## Your objective:
In the entries that follow, the line with "pinky dip: (676, 929)" opens the range and the line with "pinky pip: (681, 907)" closes it; repeat that range exactly, both lines included.
[Data under study Boundary: Start]
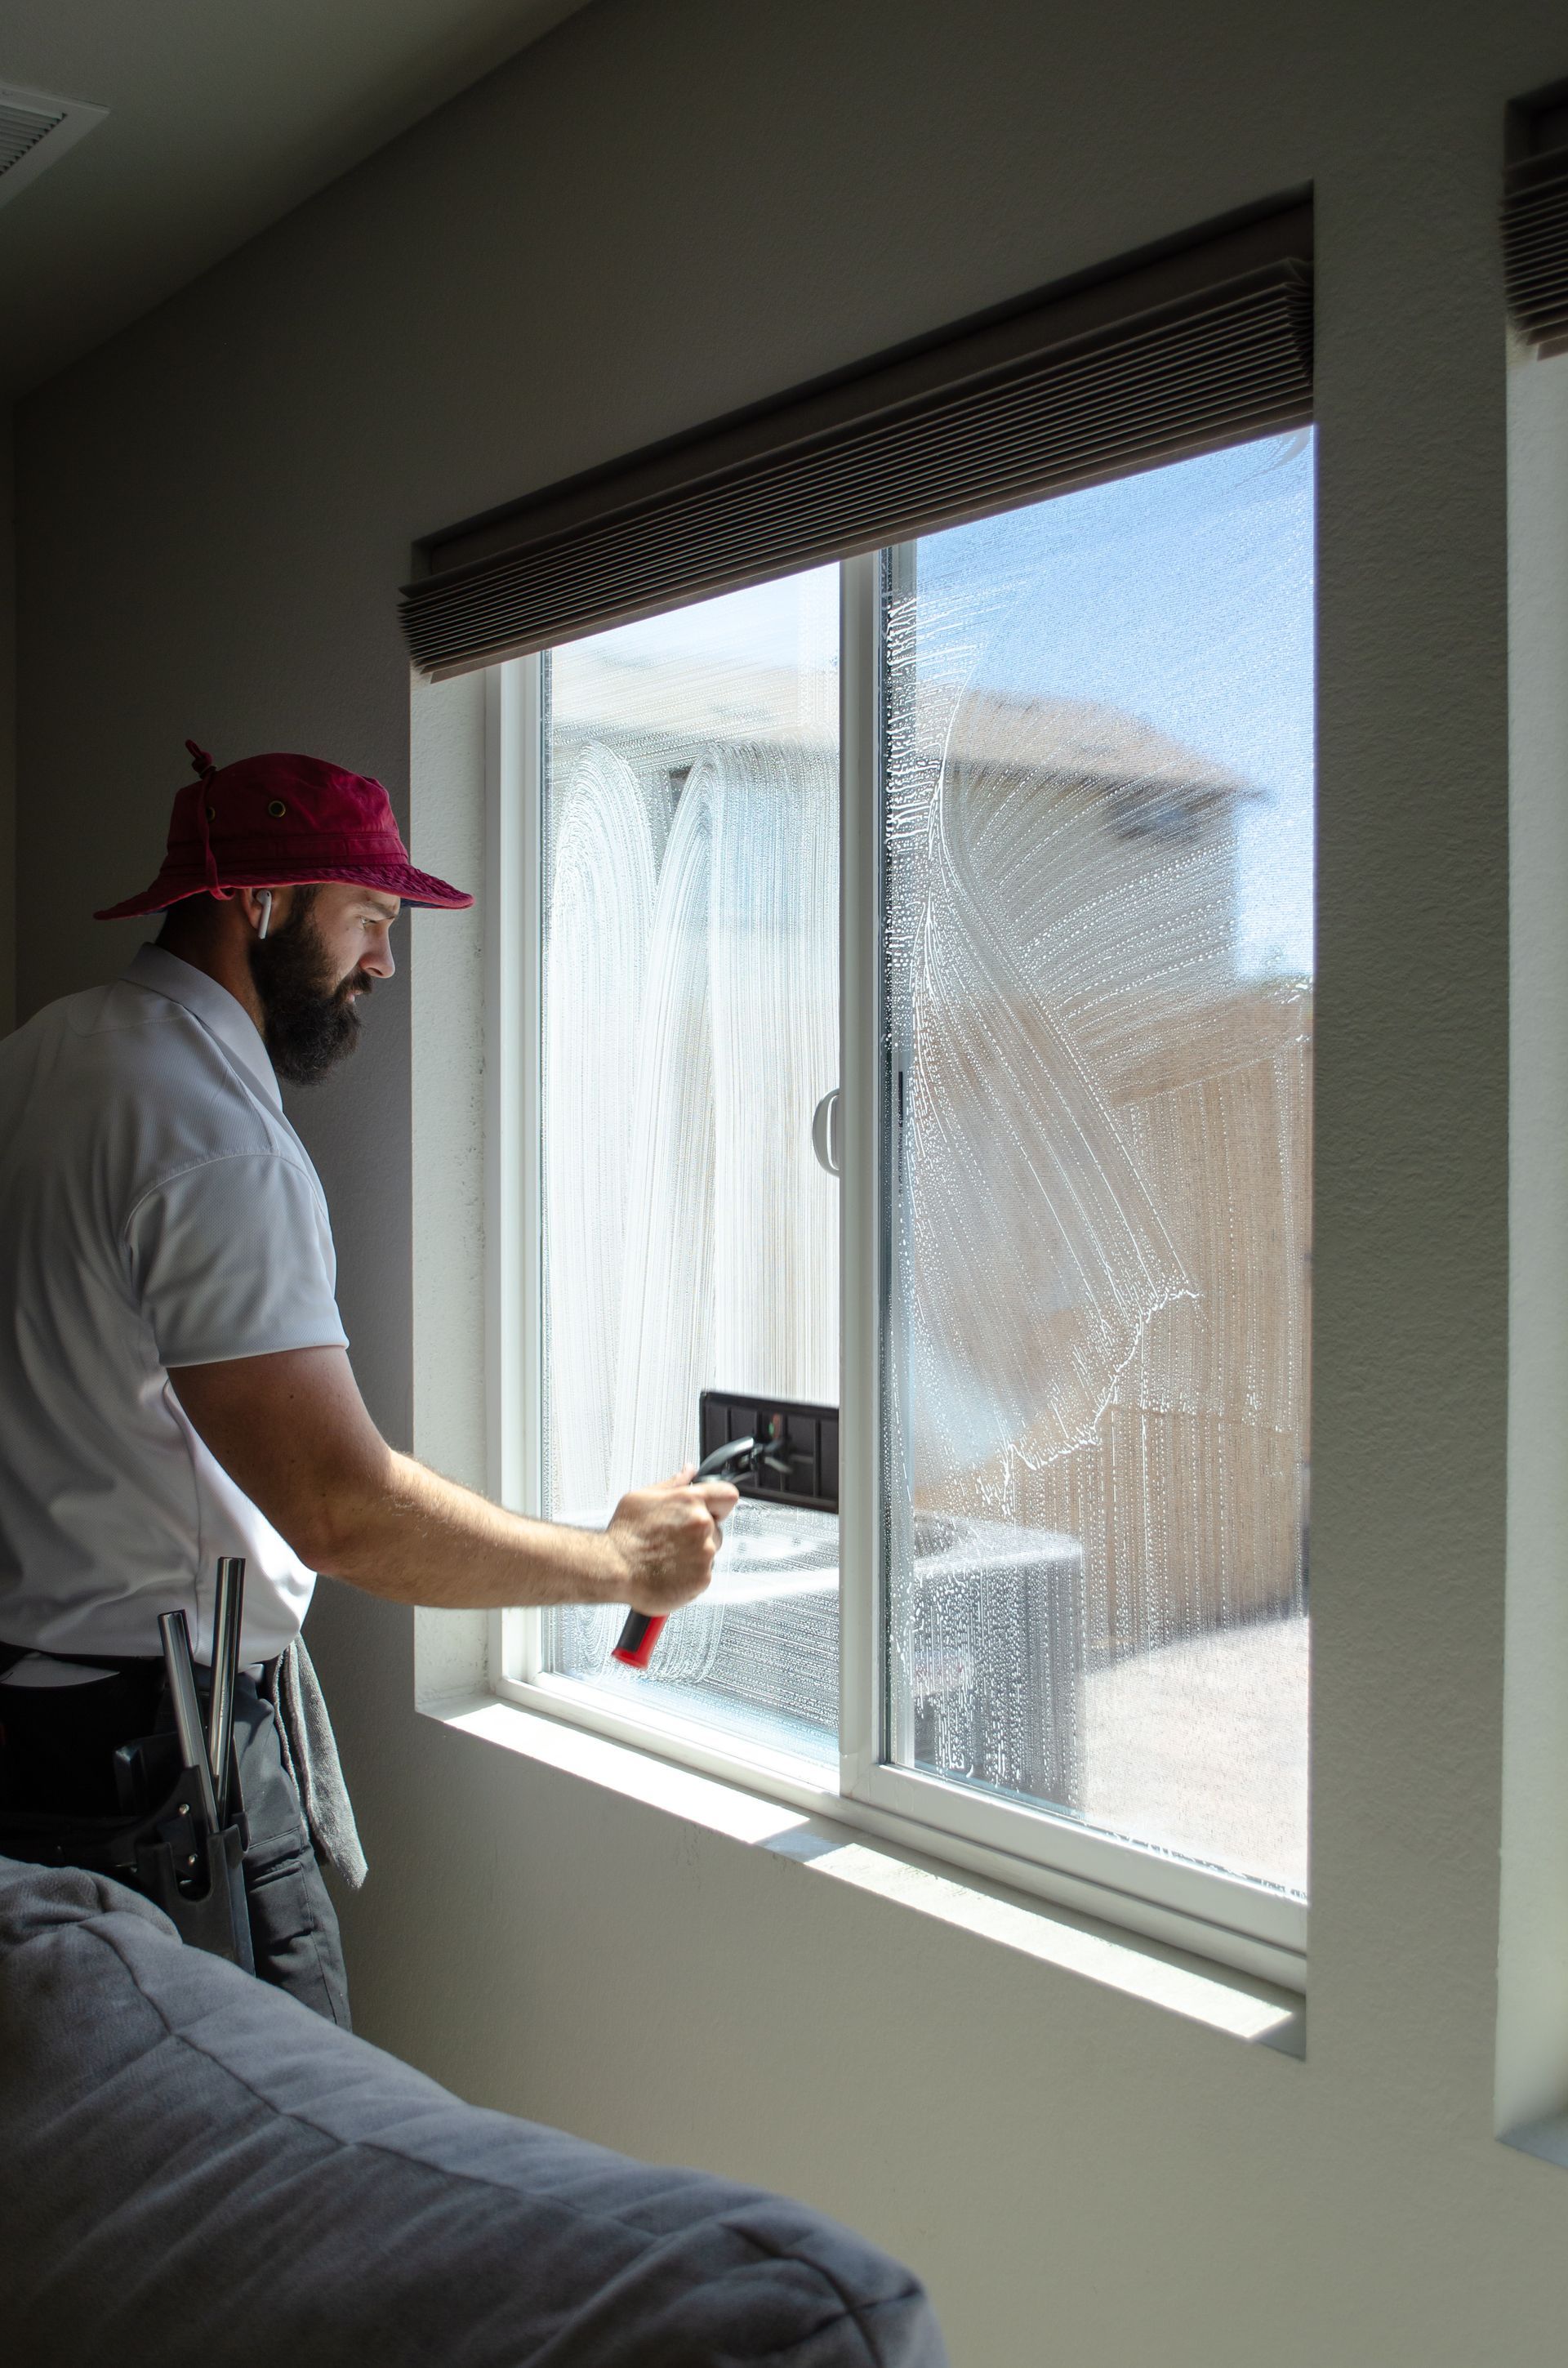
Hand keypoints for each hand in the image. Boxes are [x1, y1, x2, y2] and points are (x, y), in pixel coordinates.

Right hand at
[Data under study Boundary: End]
[Data under study Boundary: Start]
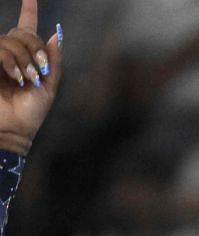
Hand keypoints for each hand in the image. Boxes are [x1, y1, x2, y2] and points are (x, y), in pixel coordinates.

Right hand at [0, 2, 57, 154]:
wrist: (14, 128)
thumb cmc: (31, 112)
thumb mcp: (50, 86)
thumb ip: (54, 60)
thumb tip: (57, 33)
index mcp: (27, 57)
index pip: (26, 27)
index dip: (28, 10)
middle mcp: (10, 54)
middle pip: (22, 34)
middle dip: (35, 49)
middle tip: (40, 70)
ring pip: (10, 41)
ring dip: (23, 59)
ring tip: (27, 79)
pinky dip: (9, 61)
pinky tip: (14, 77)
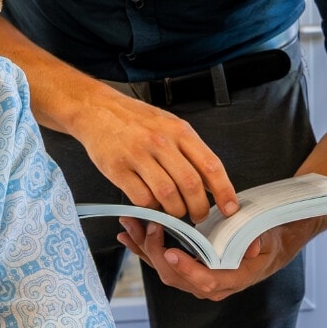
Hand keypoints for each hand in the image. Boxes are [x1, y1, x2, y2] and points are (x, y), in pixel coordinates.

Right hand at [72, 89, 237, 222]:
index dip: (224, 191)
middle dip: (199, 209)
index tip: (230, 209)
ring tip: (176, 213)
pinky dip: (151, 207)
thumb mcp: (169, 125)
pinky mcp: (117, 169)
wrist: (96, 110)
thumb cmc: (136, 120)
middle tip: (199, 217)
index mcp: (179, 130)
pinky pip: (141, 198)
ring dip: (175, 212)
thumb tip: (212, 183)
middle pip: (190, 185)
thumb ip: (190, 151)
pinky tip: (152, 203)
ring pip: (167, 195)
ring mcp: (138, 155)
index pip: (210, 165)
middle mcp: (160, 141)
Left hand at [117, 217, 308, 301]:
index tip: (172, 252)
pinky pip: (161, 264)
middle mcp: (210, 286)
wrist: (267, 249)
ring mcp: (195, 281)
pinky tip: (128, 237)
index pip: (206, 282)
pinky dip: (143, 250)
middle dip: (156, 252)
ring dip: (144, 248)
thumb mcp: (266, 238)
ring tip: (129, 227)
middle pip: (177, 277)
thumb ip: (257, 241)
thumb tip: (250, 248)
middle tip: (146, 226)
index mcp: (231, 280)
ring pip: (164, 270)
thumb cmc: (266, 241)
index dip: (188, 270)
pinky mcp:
[Data under study Boundary: End]
[Data under study Boundary: Start]
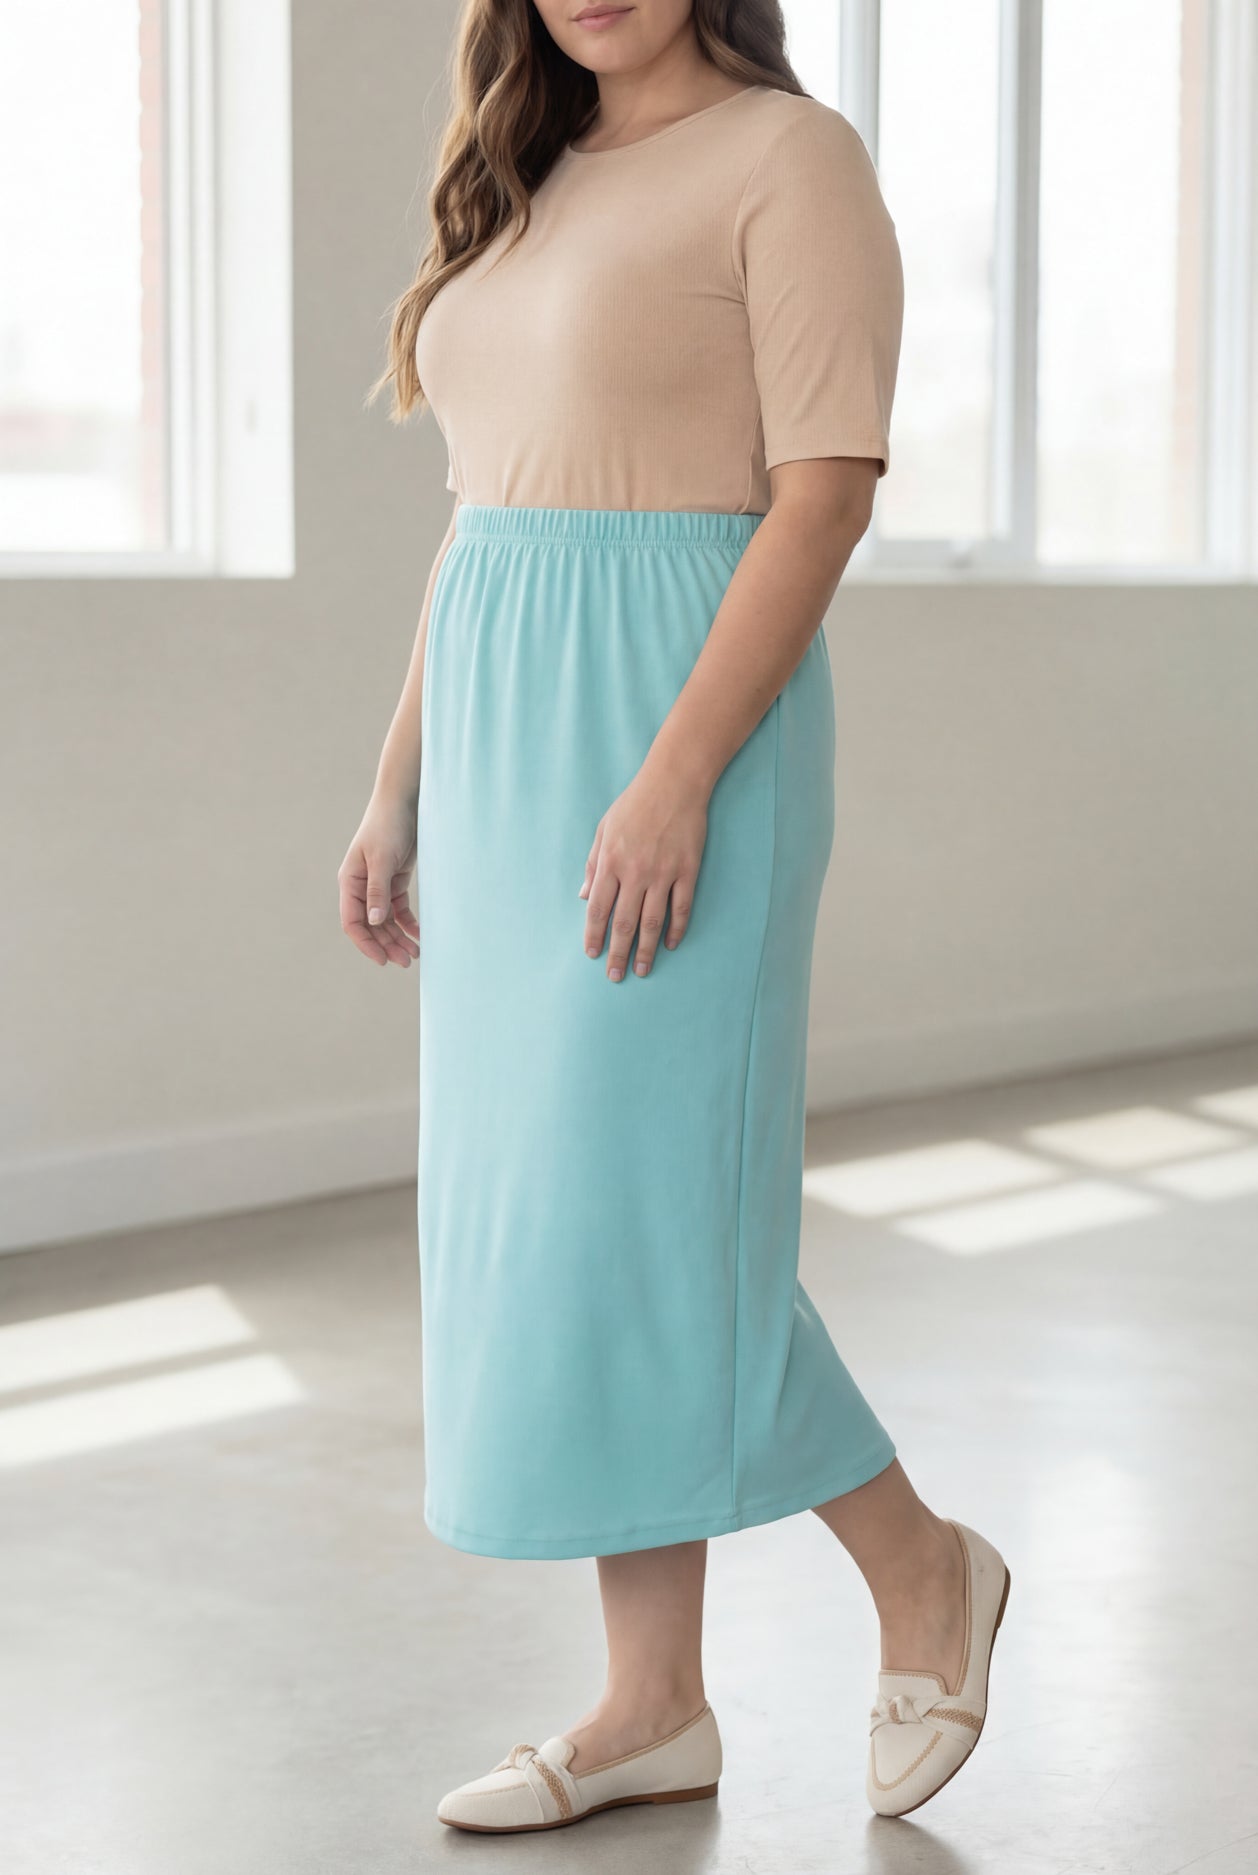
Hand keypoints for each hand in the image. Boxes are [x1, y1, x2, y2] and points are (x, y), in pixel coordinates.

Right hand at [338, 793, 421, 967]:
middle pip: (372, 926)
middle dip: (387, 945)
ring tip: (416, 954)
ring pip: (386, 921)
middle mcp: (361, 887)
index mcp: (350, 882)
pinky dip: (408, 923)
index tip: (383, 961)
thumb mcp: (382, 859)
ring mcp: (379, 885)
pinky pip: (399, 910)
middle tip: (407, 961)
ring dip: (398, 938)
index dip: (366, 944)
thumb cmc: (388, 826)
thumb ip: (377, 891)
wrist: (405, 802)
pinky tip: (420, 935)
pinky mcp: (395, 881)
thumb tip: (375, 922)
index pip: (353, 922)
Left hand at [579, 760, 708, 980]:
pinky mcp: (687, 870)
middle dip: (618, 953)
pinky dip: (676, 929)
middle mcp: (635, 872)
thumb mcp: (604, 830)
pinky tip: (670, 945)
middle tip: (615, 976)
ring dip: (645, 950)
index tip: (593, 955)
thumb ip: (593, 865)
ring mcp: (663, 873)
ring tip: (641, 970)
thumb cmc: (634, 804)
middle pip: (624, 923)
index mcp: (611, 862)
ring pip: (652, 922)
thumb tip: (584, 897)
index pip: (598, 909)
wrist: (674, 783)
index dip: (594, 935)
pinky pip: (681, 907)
[Data under study Boundary: End]
## Answer:
pinky dip: (676, 929)
middle mcp: (635, 872)
thumb mcp: (604, 830)
pinky tip: (670, 945)
middle tip: (615, 976)
ring dip: (645, 950)
index tip: (593, 955)
thumb ip: (593, 865)
ring mcp: (663, 873)
ring tip: (641, 970)
thumb cmc: (634, 804)
middle pip: (624, 923)
index mcp: (611, 862)
ring pip: (652, 922)
thumb tip: (584, 897)
index pip: (598, 909)
wrist: (674, 783)
index dip: (594, 935)
pinky pip: (681, 907)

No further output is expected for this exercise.